The Detroit Tigers might have a young pitcher getting himself in position for a call-up in Toledo Mud Hens starter Buck Farmer.
Farmer gave Toledo another strong outing Sunday against the Buffalo Bisons. The 24-year-old allowed two runs in 6 1-3 innings in dueling Buffalo’s David Norris to a relative draw. It was a battle of top pitching prospects. Norris is rated No. 1 in the Toronto system, and Farmer is rated No. 3 overall in the Tigers’ chain.
Toledo went on to win the game, 5-2, in 12 innings before a crowd of 7,744 at Coca Cola Field.
Detroit’s farm system was rated third worst out of 30 major-league teams this year by Baseball America magazine. Nevertheless, the Tigers are likely to need some help from the pitchers in the pipeline after an offseason that saw them lose two outstanding starters. Max Scherzer, the 2013 Cy Young Award winner, left for a seven-year, $210 million free-agent deal in Washington. Rick Porcello was traded to Boston.
One young arm, 25-year-old Kyle Lobstein, already is producing for the Tigers. He’s 3-3. With ace Justin Verlander still out due to an injured tricep, Detroit might need more help in the near future.
Farmer, 6-foot-4 and 225 pounds, boosted his stock last year by posting a 12-6 record with a 3.07 earned-run average over three levels.
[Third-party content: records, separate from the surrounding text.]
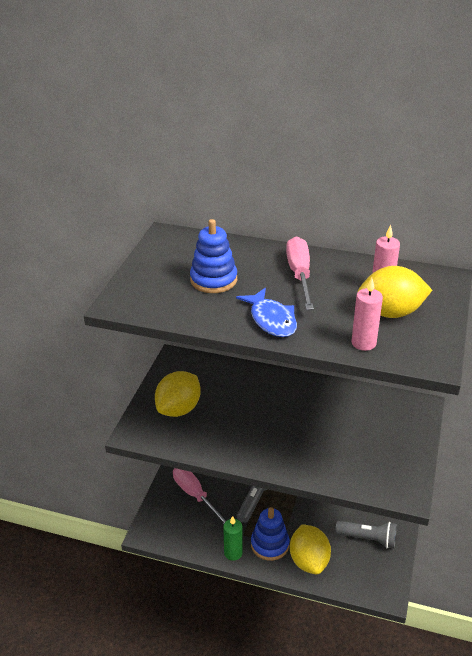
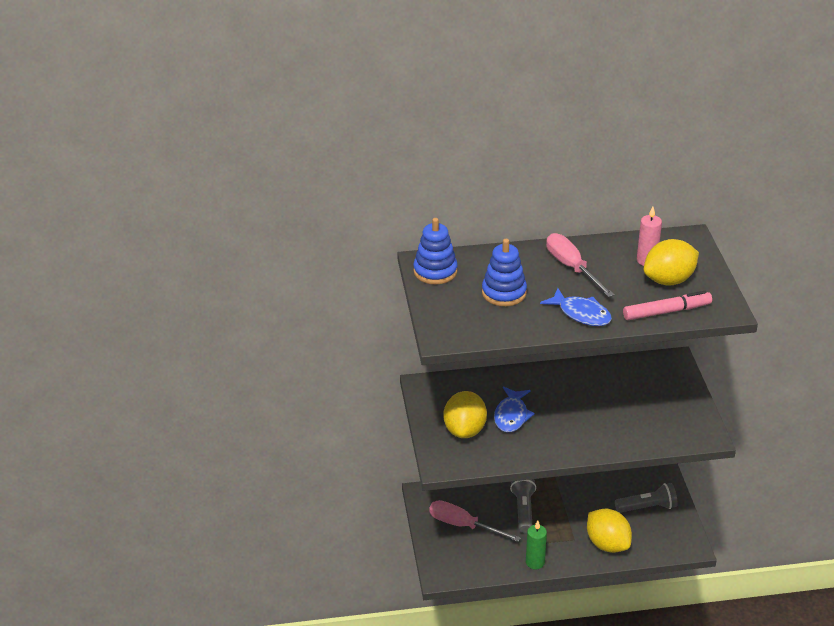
camera: 25 degrees left, 0 degrees up
(230, 409) = (511, 415): none -> blue fish
(269, 544) = (563, 543): blue stacking toy -> blue stacking toy (435, 271)
(363, 343) = (666, 312): pink candle -> pink marker

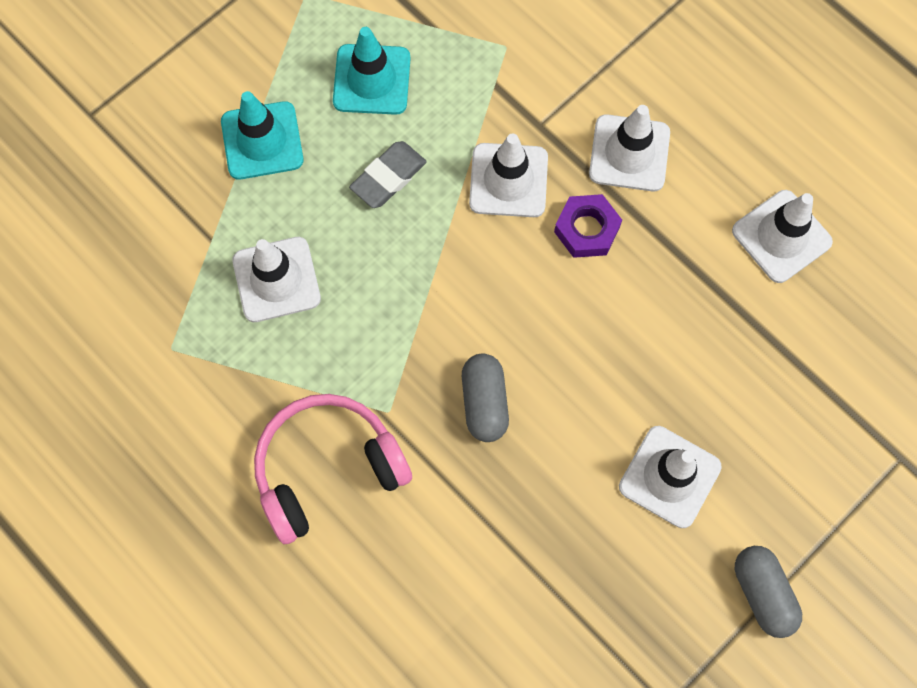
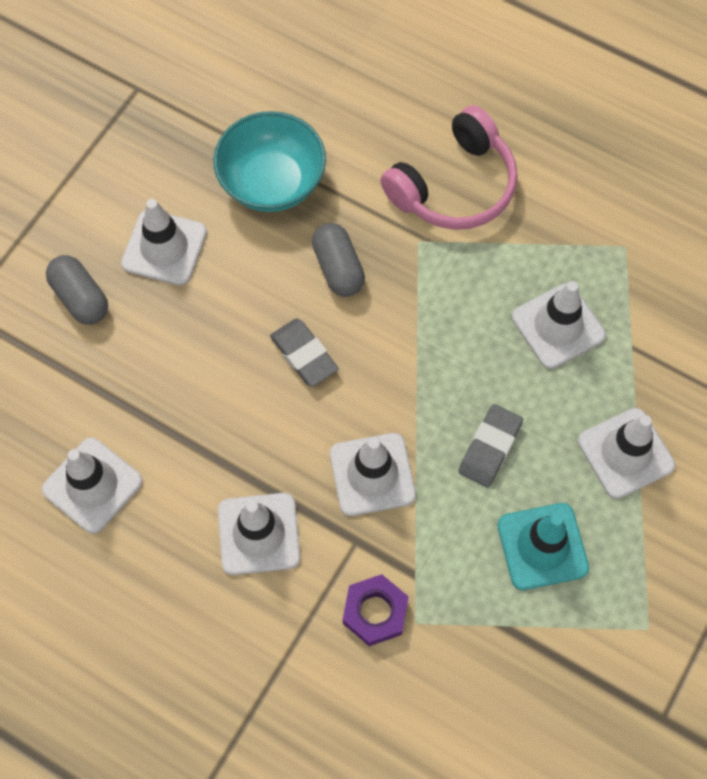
camera: 165 degrees right, 5 degrees down
(262, 141) = (625, 453): turquoise traffic cone -> white traffic cone
(531, 528) = (272, 182): none -> turquoise bowl
(545, 315) = (304, 355): none -> grey eraser
(586, 229) = (284, 444): purple nut -> purple nut (375, 612)
(762, 593) = (73, 180): grey capsule -> grey capsule (80, 298)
This season he leads the International League in strikeouts with 48 in 44 innings. He has a 4-1 record with a 3.25 ERA.
Farmer was throwing his fastball about 95 mph against the Bisons and keeping it down in the strike zone in cruising through the first five innings. He’s got a big lower body, which helps him keep his speed up as his pitch count rises. His goal entering the season was to keep improving his off-speed pitches.
“He threw the ball very well, mixed his pitches well,” said Toledo manager Larry Parrish. “I thought early in the ballgame he could have been tipping his pitches a little bit. I don’t know if they had it, but I saw something. About the third inning we made a little adjustment with him. Other than that, he’s got a good fastball and a good change up. And he competes well.”
“I’ve made adjustments since the start of the season,” Farmer said. “Not huge adjustments, just things that could cause the fast ball to be down or up, in or out. I believe I’m headed in the right direction. Today was probably the best I’ve commanded of my fastball all year.”
Farmer made a good pitch to Bisons No. 5 hitter Brad Glenn in the sixth. One run was in, a man was on second and the count was 2-0. Farmer got Glenn to ground a ball back to the pitcher’s mound for an easy third out.
“It was a 2-0 slider, and he got out in front of it and I got him to come back to me,” Farmer said.
This is only Farmer’s second full year of pro ball. Milwaukee drafted him in the 15th round in 2012 but he opted to stay in college for his senior year at Georgia Tech. He was a fifth-round pick of the Tigers in 2013.
“I figured I might as well get another year of college in,” Farmer said. “I only have one semester left now to get my degree.”